▶ [YOUR ASSIGNMENT]: Once the line with "appealing colors." is found in the entries below, print it and each following line exactly, stopping after the line with "pollution spreads in waterways."; print nothing else.

▶ [DATASET EXTRACT]:

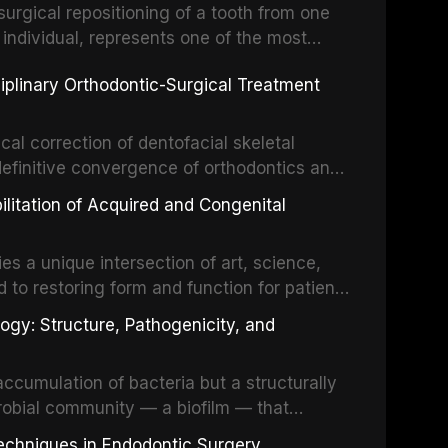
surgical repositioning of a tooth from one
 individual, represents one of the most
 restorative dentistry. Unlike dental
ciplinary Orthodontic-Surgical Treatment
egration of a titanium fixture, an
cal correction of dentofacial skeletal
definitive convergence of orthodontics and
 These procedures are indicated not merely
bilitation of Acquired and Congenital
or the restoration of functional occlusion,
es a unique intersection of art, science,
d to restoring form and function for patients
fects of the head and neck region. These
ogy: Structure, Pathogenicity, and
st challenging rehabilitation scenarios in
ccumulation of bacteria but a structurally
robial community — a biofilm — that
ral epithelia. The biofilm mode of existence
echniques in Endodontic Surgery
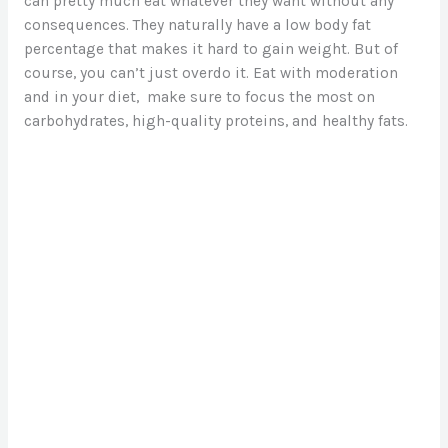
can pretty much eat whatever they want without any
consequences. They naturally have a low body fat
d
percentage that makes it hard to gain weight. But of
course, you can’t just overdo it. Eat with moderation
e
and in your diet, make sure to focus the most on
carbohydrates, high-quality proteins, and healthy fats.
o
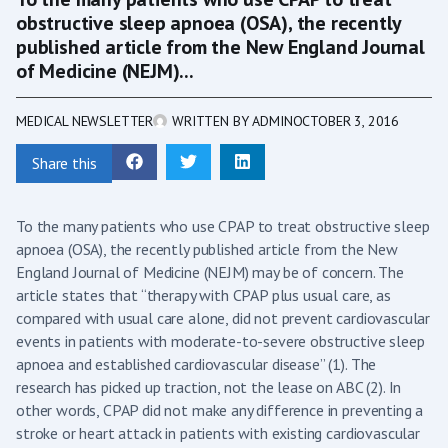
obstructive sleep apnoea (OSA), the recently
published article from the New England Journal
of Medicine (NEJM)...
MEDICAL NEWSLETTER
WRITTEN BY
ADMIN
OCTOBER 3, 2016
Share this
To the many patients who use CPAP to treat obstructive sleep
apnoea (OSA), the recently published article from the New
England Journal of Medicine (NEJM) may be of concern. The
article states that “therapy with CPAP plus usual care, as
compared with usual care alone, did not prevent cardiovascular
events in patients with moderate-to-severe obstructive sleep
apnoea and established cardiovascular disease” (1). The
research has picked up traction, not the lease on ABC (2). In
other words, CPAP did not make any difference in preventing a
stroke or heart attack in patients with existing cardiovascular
--
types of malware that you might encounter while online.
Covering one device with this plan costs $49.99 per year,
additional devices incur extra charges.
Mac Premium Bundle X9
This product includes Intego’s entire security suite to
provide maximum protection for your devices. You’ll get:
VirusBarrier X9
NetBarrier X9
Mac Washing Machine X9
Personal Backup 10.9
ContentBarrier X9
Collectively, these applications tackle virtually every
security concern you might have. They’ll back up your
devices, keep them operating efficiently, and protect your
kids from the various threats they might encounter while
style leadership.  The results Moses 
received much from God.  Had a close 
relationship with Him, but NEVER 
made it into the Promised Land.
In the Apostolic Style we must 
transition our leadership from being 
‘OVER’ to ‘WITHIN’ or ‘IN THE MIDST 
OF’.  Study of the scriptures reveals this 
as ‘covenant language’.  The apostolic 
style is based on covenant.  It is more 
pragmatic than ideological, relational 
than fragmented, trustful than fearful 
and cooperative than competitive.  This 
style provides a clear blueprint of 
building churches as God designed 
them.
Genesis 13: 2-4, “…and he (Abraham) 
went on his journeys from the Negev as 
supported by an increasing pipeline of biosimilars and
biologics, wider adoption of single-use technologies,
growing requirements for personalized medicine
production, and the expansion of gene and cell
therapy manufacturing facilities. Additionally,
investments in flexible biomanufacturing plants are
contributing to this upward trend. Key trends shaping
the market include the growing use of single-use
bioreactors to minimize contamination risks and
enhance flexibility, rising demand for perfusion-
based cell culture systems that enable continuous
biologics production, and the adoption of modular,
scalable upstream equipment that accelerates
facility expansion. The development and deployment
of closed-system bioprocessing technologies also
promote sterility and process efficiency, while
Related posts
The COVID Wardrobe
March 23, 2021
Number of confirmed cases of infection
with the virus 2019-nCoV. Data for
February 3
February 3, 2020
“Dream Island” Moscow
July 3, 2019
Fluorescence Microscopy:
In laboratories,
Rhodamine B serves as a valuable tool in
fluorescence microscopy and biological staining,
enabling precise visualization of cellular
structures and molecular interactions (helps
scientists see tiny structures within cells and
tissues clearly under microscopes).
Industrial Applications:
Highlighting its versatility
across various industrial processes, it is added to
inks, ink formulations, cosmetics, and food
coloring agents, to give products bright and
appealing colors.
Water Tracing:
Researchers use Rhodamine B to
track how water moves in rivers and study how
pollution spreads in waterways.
==
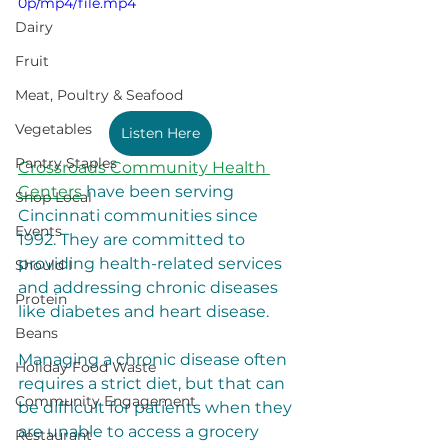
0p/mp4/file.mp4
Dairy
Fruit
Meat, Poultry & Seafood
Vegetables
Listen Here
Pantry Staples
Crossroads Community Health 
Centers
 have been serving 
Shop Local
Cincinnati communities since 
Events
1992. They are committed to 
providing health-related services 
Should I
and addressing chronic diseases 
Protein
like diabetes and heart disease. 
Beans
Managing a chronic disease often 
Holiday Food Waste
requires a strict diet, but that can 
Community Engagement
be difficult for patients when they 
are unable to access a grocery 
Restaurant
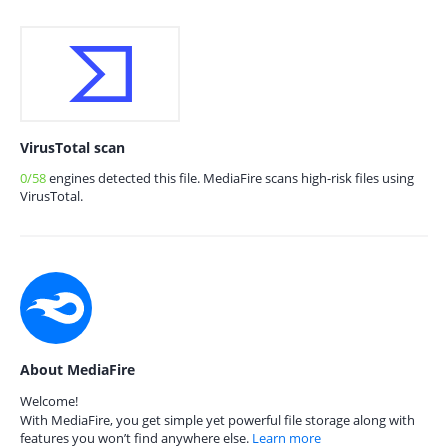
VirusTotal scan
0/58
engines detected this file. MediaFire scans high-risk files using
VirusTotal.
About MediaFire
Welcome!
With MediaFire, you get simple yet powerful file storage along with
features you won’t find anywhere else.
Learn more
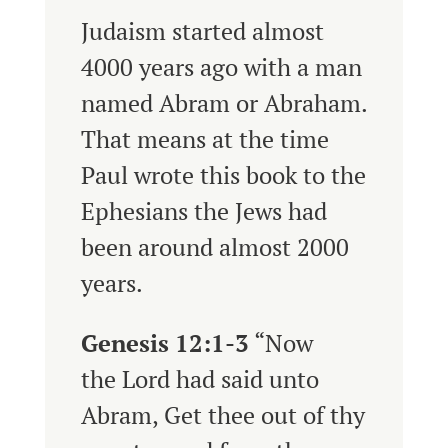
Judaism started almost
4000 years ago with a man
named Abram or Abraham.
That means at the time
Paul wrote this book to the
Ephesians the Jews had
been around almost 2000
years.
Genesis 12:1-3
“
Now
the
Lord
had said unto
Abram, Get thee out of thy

▶ [RESULT OF THE TASK]:
appealing colors.
Water Tracing:
Researchers use Rhodamine B to
track how water moves in rivers and study how
pollution spreads in waterways.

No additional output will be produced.